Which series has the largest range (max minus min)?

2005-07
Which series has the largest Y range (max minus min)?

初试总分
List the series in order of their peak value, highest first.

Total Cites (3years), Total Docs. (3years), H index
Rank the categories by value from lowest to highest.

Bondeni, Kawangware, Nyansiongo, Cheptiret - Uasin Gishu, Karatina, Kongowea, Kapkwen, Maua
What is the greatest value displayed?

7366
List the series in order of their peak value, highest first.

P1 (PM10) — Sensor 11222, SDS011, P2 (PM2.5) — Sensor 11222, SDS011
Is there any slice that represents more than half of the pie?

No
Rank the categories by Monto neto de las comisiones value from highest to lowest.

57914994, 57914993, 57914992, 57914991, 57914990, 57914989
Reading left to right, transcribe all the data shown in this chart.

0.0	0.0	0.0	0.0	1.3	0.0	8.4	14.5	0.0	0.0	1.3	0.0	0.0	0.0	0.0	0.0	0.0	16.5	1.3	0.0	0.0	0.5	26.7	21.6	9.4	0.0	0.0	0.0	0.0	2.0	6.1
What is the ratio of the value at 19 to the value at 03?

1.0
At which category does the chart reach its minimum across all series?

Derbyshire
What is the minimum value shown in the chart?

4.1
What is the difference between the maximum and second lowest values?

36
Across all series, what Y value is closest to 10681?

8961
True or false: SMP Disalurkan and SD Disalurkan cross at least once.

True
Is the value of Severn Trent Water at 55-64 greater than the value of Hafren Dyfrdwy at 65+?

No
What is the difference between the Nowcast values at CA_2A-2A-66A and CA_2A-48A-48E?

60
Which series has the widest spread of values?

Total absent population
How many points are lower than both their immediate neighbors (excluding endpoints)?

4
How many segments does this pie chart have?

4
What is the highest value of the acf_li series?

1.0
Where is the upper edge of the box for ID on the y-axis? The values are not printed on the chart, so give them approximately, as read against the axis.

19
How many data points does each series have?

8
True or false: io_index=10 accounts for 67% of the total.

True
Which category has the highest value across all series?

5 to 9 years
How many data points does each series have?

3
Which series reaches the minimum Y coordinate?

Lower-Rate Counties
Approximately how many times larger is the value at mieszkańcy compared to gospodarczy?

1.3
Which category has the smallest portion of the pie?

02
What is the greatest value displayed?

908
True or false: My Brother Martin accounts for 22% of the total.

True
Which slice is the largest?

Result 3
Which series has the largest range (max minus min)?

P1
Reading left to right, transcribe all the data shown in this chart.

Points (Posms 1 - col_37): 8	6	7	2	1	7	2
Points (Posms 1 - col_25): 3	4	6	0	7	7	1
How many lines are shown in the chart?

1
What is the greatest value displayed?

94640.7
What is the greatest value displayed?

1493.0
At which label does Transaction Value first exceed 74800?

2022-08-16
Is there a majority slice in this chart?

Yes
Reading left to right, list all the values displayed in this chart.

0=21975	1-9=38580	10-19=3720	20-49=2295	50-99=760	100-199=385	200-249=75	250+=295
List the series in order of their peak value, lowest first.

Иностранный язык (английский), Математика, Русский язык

[WHAT TO DO]
Rewrite all of the entries above as a single numbered list, one line per number, leaving out the blank lines.

[THE COMPLETED TASK]
1. Which series has the largest range (max minus min)?
2. 2005-07
3. Which series has the largest Y range (max minus min)?
4. 初试总分
5. List the series in order of their peak value, highest first.
6. Total Cites (3years), Total Docs. (3years), H index
7. Rank the categories by value from lowest to highest.
8. Bondeni, Kawangware, Nyansiongo, Cheptiret - Uasin Gishu, Karatina, Kongowea, Kapkwen, Maua
9. What is the greatest value displayed?
10. 7366
11. List the series in order of their peak value, highest first.
12. P1 (PM10) — Sensor 11222, SDS011, P2 (PM2.5) — Sensor 11222, SDS011
13. Is there any slice that represents more than half of the pie?
14. No
15. Rank the categories by Monto neto de las comisiones value from highest to lowest.
16. 57914994, 57914993, 57914992, 57914991, 57914990, 57914989
17. Reading left to right, transcribe all the data shown in this chart.
18. 0.0	0.0	0.0	0.0	1.3	0.0	8.4	14.5	0.0	0.0	1.3	0.0	0.0	0.0	0.0	0.0	0.0	16.5	1.3	0.0	0.0	0.5	26.7	21.6	9.4	0.0	0.0	0.0	0.0	2.0	6.1
19. What is the ratio of the value at 19 to the value at 03?
20. 1.0
21. At which category does the chart reach its minimum across all series?
22. Derbyshire
23. What is the minimum value shown in the chart?
24. 4.1
25. What is the difference between the maximum and second lowest values?
26. 36
27. Across all series, what Y value is closest to 10681?
28. 8961
29. True or false: SMP Disalurkan and SD Disalurkan cross at least once.
30. True
31. Is the value of Severn Trent Water at 55-64 greater than the value of Hafren Dyfrdwy at 65+?
32. No
33. What is the difference between the Nowcast values at CA_2A-2A-66A and CA_2A-48A-48E?
34. 60
35. Which series has the widest spread of values?
36. Total absent population
37. How many points are lower than both their immediate neighbors (excluding endpoints)?
38. 4
39. How many segments does this pie chart have?
40. 4
41. What is the highest value of the acf_li series?
42. 1.0
43. Where is the upper edge of the box for ID on the y-axis? The values are not printed on the chart, so give them approximately, as read against the axis.
44. 19
45. How many data points does each series have?
46. 8
47. True or false: io_index=10 accounts for 67% of the total.
48. True
49. Which category has the highest value across all series?
50. 5 to 9 years
51. How many data points does each series have?
52. 3
53. Which series reaches the minimum Y coordinate?
54. Lower-Rate Counties
55. Approximately how many times larger is the value at mieszkańcy compared to gospodarczy?
56. 1.3
57. Which category has the smallest portion of the pie?
58. 02
59. What is the greatest value displayed?
60. 908
61. True or false: My Brother Martin accounts for 22% of the total.
62. True
63. Which slice is the largest?
64. Result 3
65. Which series has the largest range (max minus min)?
66. P1
67. Reading left to right, transcribe all the data shown in this chart.
68. Points (Posms 1 - col_37): 8	6	7	2	1	7	2
69. Points (Posms 1 - col_25): 3	4	6	0	7	7	1
70. How many lines are shown in the chart?
71. 1
72. What is the greatest value displayed?
73. 94640.7
74. What is the greatest value displayed?
75. 1493.0
76. At which label does Transaction Value first exceed 74800?
77. 2022-08-16
78. Is there a majority slice in this chart?
79. Yes
80. Reading left to right, list all the values displayed in this chart.
81. 0=21975	1-9=38580	10-19=3720	20-49=2295	50-99=760	100-199=385	200-249=75	250+=295
82. List the series in order of their peak value, lowest first.
83. Иностранный язык (английский), Математика, Русский язык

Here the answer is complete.